Leifr Eiríksson - Reykjavík

« […] Le sentiment de mépris pour soi-même était inconnu des Germains. C’eût été une manière de sacrilège, puisque chacun était le dépositaire de cette force de vie, de cette capacité de chance qu’était l’eiginn máttr ok megin. Au sens religieux du terme, l’homme était possédé du Destin. Par une conséquence toute naturelle, exceptionnellement conscient de son destin, il se veut un destin exceptionnel : toute la grandeur – et toute la faiblesse – du Germain païen est là. Suivons cette progression : l’Être à l’état pur, c’est le Destin ; il est donné à chaque individu de participer à cet être dès sa naissance ; il n’y a donc pas de solution de continuité radicale entre l’Être et l’individu. Lorsque l’Islandais dit : svá segir hugr mér (« J’ai le sentiment, le pressentiment que, ma conscience me dit que »), il sait bien que ce n’est pas exactement lui qui parle, mais cette force en lui qui anime ses reins et son cœur. Il y a quelque chose en lui qui est sacré ou qui témoigne du sacré, c’est cela qui l’incite à s’accepter lui-même, qui le rend digne de vivre et qui rend la vie digne de lui. Tel est le fondement de son courage, et aussi de son honneur.

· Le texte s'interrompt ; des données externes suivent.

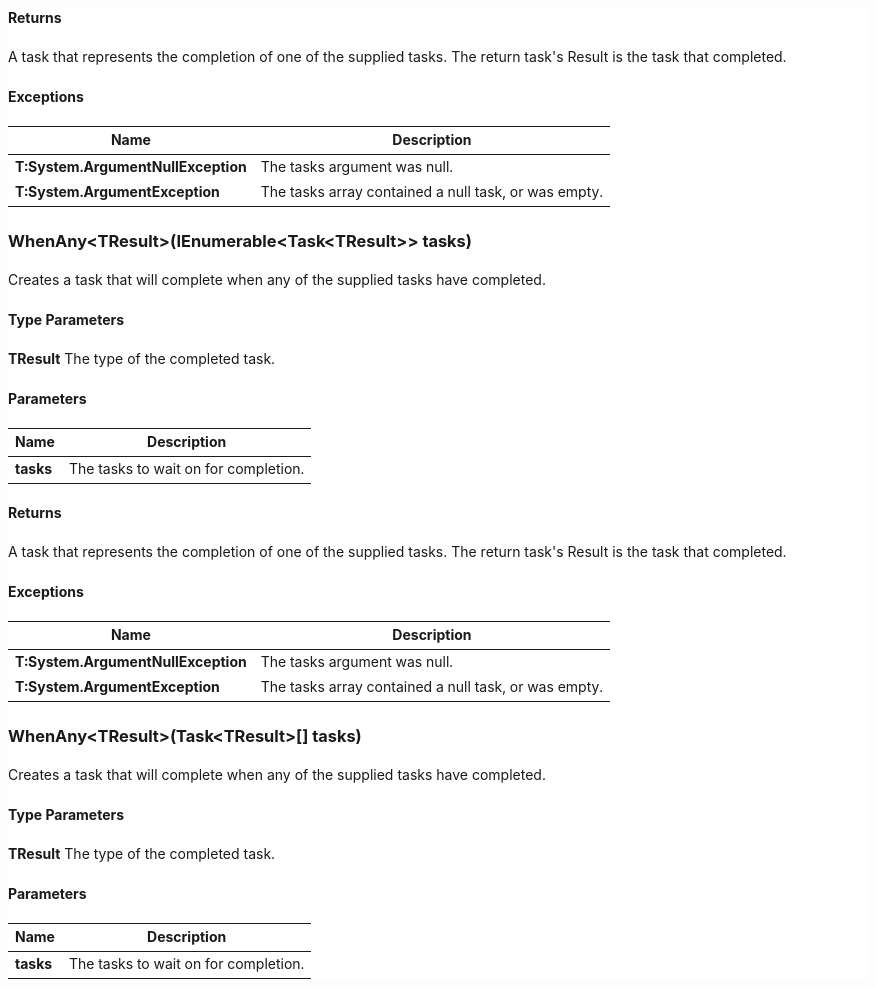 #### Returns

A task that represents the completion of one of the supplied tasks. The return task's Result is the task that completed.

#### Exceptions

Name|Description
---|---
**T:System.ArgumentNullException**|The tasks argument was null.
**T:System.ArgumentException**|The tasks array contained a null task, or was empty.

### WhenAny&lt;TResult&gt;(IEnumerable&lt;Task&lt;TResult&gt;&gt; tasks)

Creates a task that will complete when any of the supplied tasks have completed.

#### Type Parameters

**TResult**
The type of the completed task.

#### Parameters

Name|Description
---|---
**tasks**|The tasks to wait on for completion.

#### Returns

A task that represents the completion of one of the supplied tasks. The return task's Result is the task that completed.

#### Exceptions

Name|Description
---|---
**T:System.ArgumentNullException**|The tasks argument was null.
**T:System.ArgumentException**|The tasks array contained a null task, or was empty.

### WhenAny&lt;TResult&gt;(Task&lt;TResult&gt;[] tasks)

Creates a task that will complete when any of the supplied tasks have completed.

#### Type Parameters

**TResult**
The type of the completed task.

#### Parameters

Name|Description
---|---
**tasks**|The tasks to wait on for completion.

L’appartenance à un monde transcendant

Il revient donc à l’individu de manifester à son tour cette appartenance au monde du transcendant, de faire valoir cette dignité : c’est cela qu’il appelle son honneur, avec une richesse de lexique aussi grande qu’en ce qui concerne le Destin (heidr, sómi, virding, metord, tírr, ordstir, frægd, sæmd). Si le sacré vit en l’homme, celui-ci en est rendu éminent. Mais il importe que nul n’en ignore. De cela découlent deux conséquences capitales :

a) La dignité de l’homme, sa grandeur seront d’accomplir sa destinée, de l’incarner volontairement, de la prendre en charge ;

b) Il n’y a pas de solitaire : la mesure de cet accomplissement se prend au regarde d’autrui, dont le témoignage a force de consécration publique.

Il faut développer chacun de ces deux points.

Nous reviendrons à la notion de gæfa-gifta que nous évoquions plus haut. C’est ce que le Destin a concédé à l’homme, son lot, dirions-nous. Il faut remarquer que cette capacité est individuelle, elle ne s’étend pas à la famille ou au clan. Ensuite, qu’elle n’est pas acquise une fois pour toutes : le gæfumadr, l’homme qui a la gæfa, est susceptible de la perdre s’il a dérogé, et inversement, à force de courage, l’ógæfumadr, celui qui n’a pas eu la gæfa, est capable de l’acquérir. Nous possédons même, avec la saga de Hrafnkell prêtre de Freyr, un bel exemple, littéraire à souhait il est vrai, de gæfumadr qui a déchu, puis qui a su retrouver par son énergie sa fortune première. Ici, à qui ose entreprendre il n’est rien d’impossible. Voici donc la notion de destin individualisée et prise en charge. Le Germain n’a pas choisi d’être tel qu’il est. Mais il lui appartient : 1) de connaître ce qu’il est, 2) de l’accepter sans barguigner, 3) de l’assumer. Dans cette série de verbes tient toute la grandeur épique de l’univers héroïque germanique ou nordique. Notion grandiose, d’un caractère tragique évident. Ce qui fait la grandeur de l’homme, ce n’est pas une révolte, romantique et vaine, contre le sort : c’est de s’en faire l’artisan volontaire, lucide, conscient. Alors, les perspectives se renversent. Il n’y a plus de victimes de la fatalité. Si l’homme assume sa gæfa, le voici gæfumadr, cela se sent, cela se sait, c’est un chef, il vaincra. S’il la refuse, c’est une épave, consciente de l’être en général. […]

Régis Boyer, « Le sacré chez les anciens scandinaves », in « L’Edda poétique », « Prendre le Destin en charge, ou vénérer le sacré vivant en soi ».